I have always abhored the alternate jersey phenomenon that has overrun Major League Baseball in the past six or seven years. While I’ve acquiesed and come to understand that it is, above all, a business, and alternate jerseys — particularly black ones — sell well, and these teams all need as much money as they can get.
I’ll admit that, at first, it didn’t bother me, but that was back when only the Orioles and the White Sox did it. They were the first. Sometime back around 1996, you started seeing highlights and pictures of the White Sox in a black jerseys with a classic “Sox” over the heart. And the Orioles had a policy in which that day’s starting pitcher chose whether the team wore the home white or road gray jersey, or the alternate black. But the thing with both of these teams is that black is one of their core colors. The White Sox are black and white; the Orioles black and orange. A black jersey wasn’t that much of a stretch, nor was it something new since both teams — I believe — wore black for batting practice. If that’s not the case, then I admit I was misled in my beliefs on the origin of their alternate jerseys.
But then the other teams caught on, and it got out of hand. The A’s started wearing their green jerseys (also an homage to their green and yellow tops of the 70s) and other teams followed suit, with a few holdouts. The Yankees, Dodgers, Red Sox, Giants, Braves, Marlins and Rockies never stooped to such gimmicks. Shortly after the Dodgers were sold to Fox, they wore their blue batting practice jerseys for games, and it looked ridiculous — and many commentators and others said so. The following season, they had an alternate blue jersey made for the team, but they never reappeared after that campaign. Wonder why?

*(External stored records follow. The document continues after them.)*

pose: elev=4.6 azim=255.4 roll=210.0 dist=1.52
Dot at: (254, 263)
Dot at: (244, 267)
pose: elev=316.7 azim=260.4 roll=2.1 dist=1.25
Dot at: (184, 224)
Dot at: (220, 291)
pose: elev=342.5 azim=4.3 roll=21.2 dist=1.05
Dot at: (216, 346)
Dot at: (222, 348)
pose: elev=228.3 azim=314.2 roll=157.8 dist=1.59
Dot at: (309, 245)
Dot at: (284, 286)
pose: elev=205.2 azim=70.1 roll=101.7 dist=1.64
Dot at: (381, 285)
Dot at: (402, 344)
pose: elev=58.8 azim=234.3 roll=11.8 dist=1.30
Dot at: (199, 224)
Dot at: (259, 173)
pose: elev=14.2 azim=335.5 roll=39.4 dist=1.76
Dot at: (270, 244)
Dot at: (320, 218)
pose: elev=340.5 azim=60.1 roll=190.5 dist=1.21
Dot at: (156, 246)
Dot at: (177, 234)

The Marlins, Rockies and — alas — the Red Sox have since relented, but to Boston’s credit, they went with red.
What really gets me, though, is the teams that suddenly made black one of their official colors. The Mets were the worst offenders, I thought. They’ve always been blue and orange — a nod to the Dodgers and Giants, who left New York without National League baseball in 1957. Then, in 1998, they decided to get into the ridiculous uniform game. If they did it, I’d hoped that they’d go with the classic blue batting practice duds they wore then. Instead, they sold out and added black to the mix.
It sure seems permanent now. In hindsight, I should’ve seen it coming with the ridiculous changes in 1997 — ridiculous mainly because of the white cap they added. (Check out the Mets’ uniform history here.)
The Mets hurt the most, but I cringed when the A’s, for one year, didn’t think green was good enough and made a ridiculous black jersey with “Athletics” written out in green script. The Royals did the same — again, what’s wrong with blue ones? — and then teams like Texas and Seattle added black either in jerseys or, stupid Texas, in an ugly black bill to an otherwise blue cap.
The idiocy of it all became apparent on Sunday, when Mets catcher Tom Wilson wore the wrong one in Yankee Stadium. The Mets’ road black jersey says “New York” across the front. The home one says “Mets.” He packed the wrong one for the bus ride to Shea and didn’t realize it until, apparently, a reporter pointed it out.
None of this would happen if the Mets would just get rid of the black jersey plague. I’ve come to terms with the white uniforms without the pinstripes, and I’ve always loved the road grays that have the city written out in a classic font as it was on the original Mets uniforms in the 60s. They’ll still occassionaly don the pinstripes for random home games, but not nearly enough of them. And, as far as I can tell, there’s no rhyme or reason to the Mets’ uniform choices on a given day. Home day, night, weekend or holiday could be plain white, pinstripes or black tops. It could also be either white jersey with the black hat with blue brim, or the white jerseys with the classic (and best) all-blue hat. On the road, it’s either gray or black jerseys, but always the black hat with blue brim. (However, all black jersey games feature the all-black hat.)
For those of you keeping score at home, that’s five different jerseys and three different hats for a total of seven previously used and accepted combinations (all-black hat only goes with black jerseys, etc.):
1. Plain white/black & blue hat
2. Plain white/blue hat
3. Pinstripe white/black & blue hat
4. Pinstripe white/blue hat
5. Home black/black hat
6. Road gray/black & blue hat
7. Road black/black hat
Ridiculous. The Mets’ colors are blue and orange. Their uniforms have pinstripes. Their hats are blue, all blue. The road uniforms are gray. That’s the way it should be.
But until gangs go away, until teenage hoodlums stop thinking black clothes every day is the way to go, teams are going to bring out the alternate jerseys to make a buck — tradition and color scheme be damned.